On Monday's edition of the show, Touré was back at it again, spending an entire segment describing all the paternalistic (his words!) laws he'd like to see our government pass.

"Many Americans say they're unhappy about the health care law, but the the popularity of the law is something of a red herring," he began his monologue. "Sometimes, government must lead. Sometimes, government must demand people accept change they're not yet ready for. Those are the moments when leaders with vision can change society and create the crescendos of history. In freeing the slaves, desegregating schools, enacting Title IX, and legalizing gay marriage, government led America into a new world much of the country wasn't ready for, but in time, we adjusted. And this too shall pass."

As Kirell notes, "three of those four examples of 'government leading America into a new world' were government having to reverse policies put into place and enforced by a paternalistic government."

But Touré wasn't finished yet and he continued to channel a mix of Carrie A. Nation and Popeye the Sailor in suggesting that once Obamacare is a rousing success that the president's second term will be bolder yet:

"Maybe he'll go even further trying to bolster his legacy by enacting new paternalistic mandates meant to make the nation better. Saying all Americans must vote, because government works better when all participate in selecting leaders. Eat your vegetables! Maybe mandate that all citizens must go to some sort of post high school college — maybe liberal arts, maybe technical — because America works better when we are better educated and trained. Eat your vegetables! How about a mandate of a year or two of public service after college?"

To which Kirell writes:

If someone were to effectively parody a liberal, what obvious line would come out of their mouth? Something like "the people don't know what's best for them," right?

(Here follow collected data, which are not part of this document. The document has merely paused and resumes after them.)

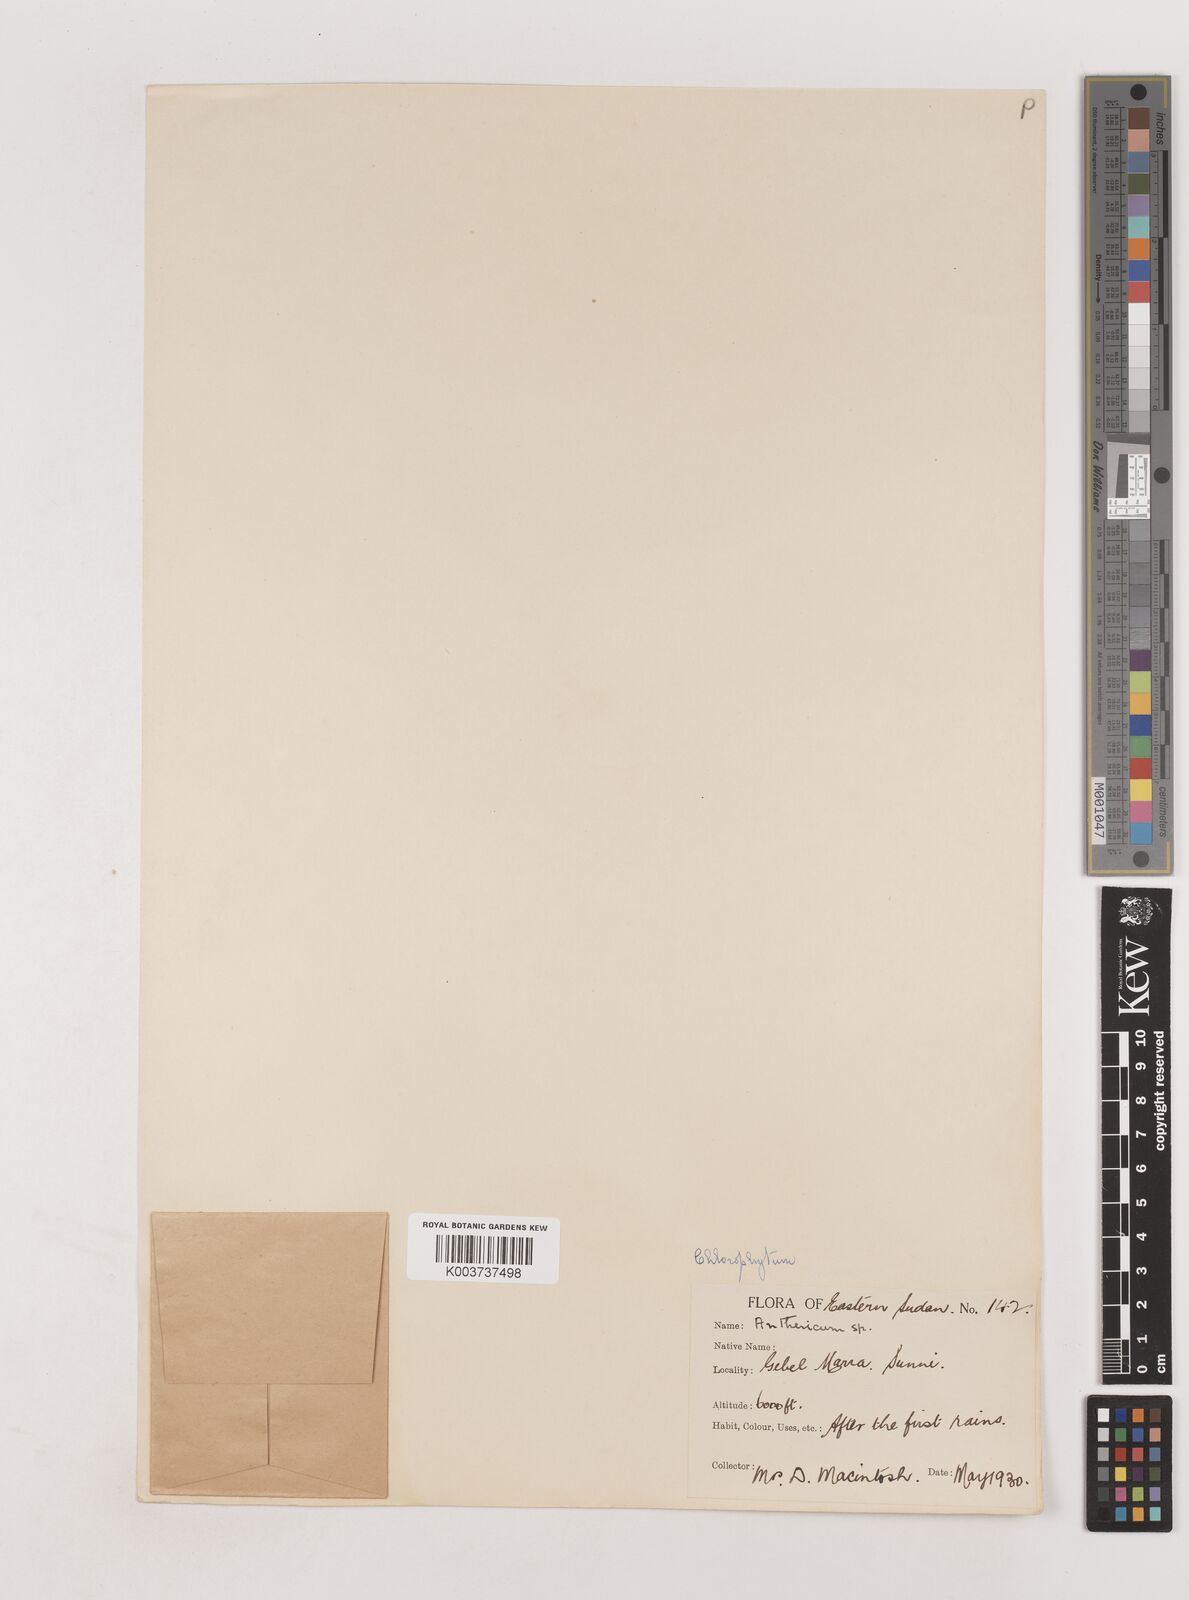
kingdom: Plantae
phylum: Tracheophyta
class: Liliopsida
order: Asparagales
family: Asparagaceae
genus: Chlorophytum
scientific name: Chlorophytum macrophyllum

Well, hey, Touré said exactly that: "I'm just saying, sometimes the people don't know what's best for them."

Whole thing here.

As a postscript, I'd like to ask what the hell is it with people bringing up national service as a legitimate policy option? This isn't simply a progressive thing—Bill Buckley wrote a whole book about the idea and centrists such as Bill Bradley have been gung-ho on it too—but who seriously would look forward to blowing a couple of years in his or her early adulthood to do make-work jobs? Christ, talk about a paucity of imagination when it comes to new ways of making people miserable.